"To make my art be a picture of the time I'm a part of. That each of my artworks as a two-edged sword cuts a piece of myself and the world that made me. The rose with its thorns is my trademark. It's loaded with passion and suffering, beauty, and pain just like my life, just like my art."
Danish painter, Henrik Saar is a recognized and highly awarded international master artist since 2010, and winner of the Medusa Aurea contest as the best painter at the International Academy of Modern Arts in Rome 2019.
Saar sees himself as a lifetime artist, from the very beginning expressing himself in sketches and poems. "I'm an artist!” he describes after what occurred in 1989 after a night of dreaming about himself lying naked on the deck of a ship in stormy weather, instinctively trying to reach a transformer station placed in the front of the boat in a high sea. A life-changing dream that still is like inner energy in the art of Henrik Saar.
“Transformationalism,” is a word he often uses to describe his artwork.
Aiming at making each picture a reflection of both societal change and personal thoughts; a mix that essentially describes his practice, Saar feels dedicated to express this metamorphosis through his oil paintings.

● ● ● ● ●

## [Work required]
Extend the profile of painter Henrik Saar, picking up after its final sentence.

● ● ● ● ●

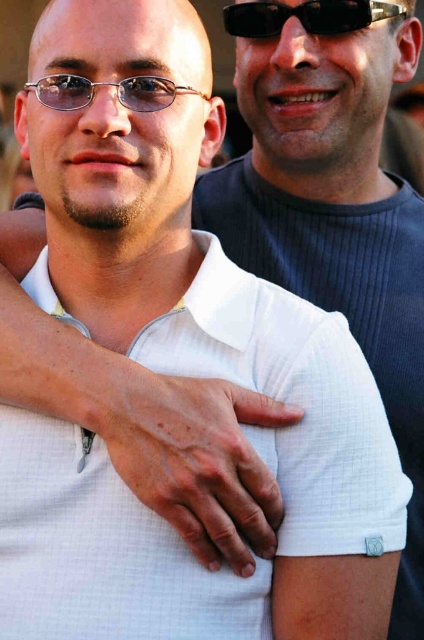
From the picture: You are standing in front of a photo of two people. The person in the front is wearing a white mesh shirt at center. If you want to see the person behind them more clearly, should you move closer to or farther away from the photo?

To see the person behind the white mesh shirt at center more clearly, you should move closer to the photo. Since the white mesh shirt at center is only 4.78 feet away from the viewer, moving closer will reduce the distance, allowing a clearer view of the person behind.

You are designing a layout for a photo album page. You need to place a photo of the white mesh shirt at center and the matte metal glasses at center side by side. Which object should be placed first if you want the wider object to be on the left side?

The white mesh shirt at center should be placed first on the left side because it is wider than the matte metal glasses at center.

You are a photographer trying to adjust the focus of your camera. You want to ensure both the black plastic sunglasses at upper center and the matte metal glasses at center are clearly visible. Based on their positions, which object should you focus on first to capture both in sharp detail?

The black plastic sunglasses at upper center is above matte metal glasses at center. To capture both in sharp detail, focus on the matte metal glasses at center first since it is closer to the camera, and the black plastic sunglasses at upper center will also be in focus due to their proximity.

● ● ● ● ●

## [Output]
Saar paints with the same three oil-colors plus black and white and enjoys the challenge of producing something surprising and different every time. Each picture makes him feel like a visual wizard while creating it because each one is filled up with so much unspoken content, which may be even more real than what you could put in words. Very often, he creates images of what is happening tomorrow, and that's part of the visual wizard thing: "Painting has a genie effect."
The greatest inspirations for Henrik Saar have been Salvador Dali, Symbolism, Kirkeby, Van Gogh, and Munch.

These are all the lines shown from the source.